===== SOURCE PASSAGE

I had three full days to explore the city of London. The location of our Millennium Hotel on Sloane Street was strategic. It was in Knightsbridge, a road that runs along the south side of Hyde Park, west from Hyde Park Corner, spanning the City of Westminster and the Royal Borough of Kensington and Chelsea. The district is notable as an expensive residential area, and for the density of its upmarket retail outlets, famously Harrods, Peter Jones and Harvey Nichols.
Knightsbridge is also noted as the home of flagship stores for many British and international fashion houses. The renowned London-based shoe designers Jimmy Choo and Manolo Blahnik are based here. There are two Chanel stores in the area, alongside banks for high net worth individuals, including Coutts-bankers to the Queen, rumoured to reject any potential clients worth less than ¨5 million. Some of London's most renowned restaurants are here, as are many exclusive hair and beauty salons, antiques and antiquities dealers, and a clutch of chic bars and clubs.
The four-star Millennium Hotel was cosy and warm and the receptionists were friendly. Checking in took less than 10 minutes. But before we received our keys the Ethiopian receptionist told us she needed to reserve ¨100 from our credit cards for use of the mini-bar and telephone calls. We were surprised because hotels in Egypt do not apply this system to foreigners travelling to Egypt. To solve the problem, we asked the receptionist to empty the mini bars in our rooms and to unplug the telephones. She agreed but said we had to remain in the lobby for not less than an hour before the procedure could be completed.
This was not the first time I faced such a situation in a hotel in Europe. In Frankfurt I was asked to pay 200 euros as a reserve to receive the mini bar key. In another hotel I was asked either to leave my credit card number or my passport in case I took something from the mini bar or had lunch or dinner in one of its restaurants. I'll take the friendlier and more hospitable Egyptian hotels.

==========
===== SUPPLIED INFORMATION

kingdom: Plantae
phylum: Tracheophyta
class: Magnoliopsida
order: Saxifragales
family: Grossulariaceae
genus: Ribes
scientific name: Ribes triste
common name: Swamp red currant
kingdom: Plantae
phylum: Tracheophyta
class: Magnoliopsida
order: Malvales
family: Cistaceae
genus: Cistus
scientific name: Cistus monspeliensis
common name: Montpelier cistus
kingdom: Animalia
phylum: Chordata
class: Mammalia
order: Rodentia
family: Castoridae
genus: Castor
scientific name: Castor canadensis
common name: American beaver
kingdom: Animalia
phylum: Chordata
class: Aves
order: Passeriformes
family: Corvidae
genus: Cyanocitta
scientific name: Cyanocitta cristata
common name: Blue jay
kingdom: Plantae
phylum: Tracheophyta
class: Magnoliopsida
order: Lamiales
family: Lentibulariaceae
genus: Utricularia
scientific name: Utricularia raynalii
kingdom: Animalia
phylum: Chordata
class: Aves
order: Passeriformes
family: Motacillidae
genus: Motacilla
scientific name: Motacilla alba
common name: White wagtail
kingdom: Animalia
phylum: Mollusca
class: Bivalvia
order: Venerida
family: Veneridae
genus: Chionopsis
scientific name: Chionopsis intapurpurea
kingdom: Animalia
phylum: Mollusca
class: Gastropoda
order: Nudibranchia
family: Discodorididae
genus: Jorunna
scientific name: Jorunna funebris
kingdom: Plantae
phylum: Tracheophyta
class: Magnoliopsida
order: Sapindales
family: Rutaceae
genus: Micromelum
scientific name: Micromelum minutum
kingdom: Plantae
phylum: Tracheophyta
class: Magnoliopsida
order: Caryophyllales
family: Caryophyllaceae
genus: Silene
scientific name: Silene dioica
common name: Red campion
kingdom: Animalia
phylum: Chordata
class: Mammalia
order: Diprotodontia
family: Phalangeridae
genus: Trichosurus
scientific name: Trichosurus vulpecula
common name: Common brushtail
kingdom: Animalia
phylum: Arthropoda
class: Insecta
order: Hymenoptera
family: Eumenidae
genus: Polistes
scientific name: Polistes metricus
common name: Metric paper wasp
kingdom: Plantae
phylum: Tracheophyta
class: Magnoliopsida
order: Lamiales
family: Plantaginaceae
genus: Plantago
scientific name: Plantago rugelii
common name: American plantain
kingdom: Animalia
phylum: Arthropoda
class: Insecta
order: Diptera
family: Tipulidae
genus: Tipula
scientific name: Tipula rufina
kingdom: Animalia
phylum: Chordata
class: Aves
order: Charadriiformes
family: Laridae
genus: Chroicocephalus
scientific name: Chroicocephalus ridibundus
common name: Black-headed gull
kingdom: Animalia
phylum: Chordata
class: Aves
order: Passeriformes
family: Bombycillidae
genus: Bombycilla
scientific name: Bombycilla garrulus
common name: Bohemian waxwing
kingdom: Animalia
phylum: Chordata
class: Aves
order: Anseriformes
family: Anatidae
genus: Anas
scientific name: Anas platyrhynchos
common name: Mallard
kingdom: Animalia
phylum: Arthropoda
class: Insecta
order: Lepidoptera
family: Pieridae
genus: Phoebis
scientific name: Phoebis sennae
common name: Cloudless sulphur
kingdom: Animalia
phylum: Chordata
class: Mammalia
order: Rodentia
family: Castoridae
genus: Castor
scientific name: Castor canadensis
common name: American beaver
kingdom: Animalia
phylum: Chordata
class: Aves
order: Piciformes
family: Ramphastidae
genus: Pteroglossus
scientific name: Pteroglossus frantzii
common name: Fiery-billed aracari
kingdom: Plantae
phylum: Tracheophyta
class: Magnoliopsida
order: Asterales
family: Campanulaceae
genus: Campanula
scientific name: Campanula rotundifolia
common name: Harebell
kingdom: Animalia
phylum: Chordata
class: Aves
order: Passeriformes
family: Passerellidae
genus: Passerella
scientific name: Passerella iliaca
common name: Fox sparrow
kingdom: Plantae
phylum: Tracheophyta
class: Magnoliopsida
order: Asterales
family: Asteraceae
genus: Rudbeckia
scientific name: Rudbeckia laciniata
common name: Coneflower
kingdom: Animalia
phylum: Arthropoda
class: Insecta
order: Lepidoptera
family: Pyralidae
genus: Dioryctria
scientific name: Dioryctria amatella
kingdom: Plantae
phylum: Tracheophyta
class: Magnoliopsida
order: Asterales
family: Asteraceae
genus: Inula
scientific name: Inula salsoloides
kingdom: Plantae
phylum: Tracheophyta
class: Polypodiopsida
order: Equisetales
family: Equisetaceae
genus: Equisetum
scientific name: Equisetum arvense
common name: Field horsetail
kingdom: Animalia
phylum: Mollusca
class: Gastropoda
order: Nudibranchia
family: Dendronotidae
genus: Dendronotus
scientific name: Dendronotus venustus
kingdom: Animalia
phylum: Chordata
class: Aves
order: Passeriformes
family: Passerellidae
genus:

==========

## REQUIREMENTS
1. Name every upmarket retail outlet that the London travel passage above lists as famous in Knightsbridge.
2. Translate this sentence from the London travel passage into Spanish: "The four-star Millennium Hotel was cosy and warm and the receptionists were friendly."
3. Please repeat the section of the London travel passage starting with "I had three" and going on through "and Harvey Nichols.".

## REPLIES
1. Harrods, Peter Jones, Harvey Nichols

2. El Millennium Hotel de cuatro estrellas era acogedor y cálido, y los recepcionistas eran amables.

3.
I had three full days to explore the city of London. The location of our Millennium Hotel on Sloane Street was strategic. It was in Knightsbridge, a road that runs along the south side of Hyde Park, west from Hyde Park Corner, spanning the City of Westminster and the Royal Borough of Kensington and Chelsea. The district is notable as an expensive residential area, and for the density of its upmarket retail outlets, famously Harrods, Peter Jones and Harvey Nichols.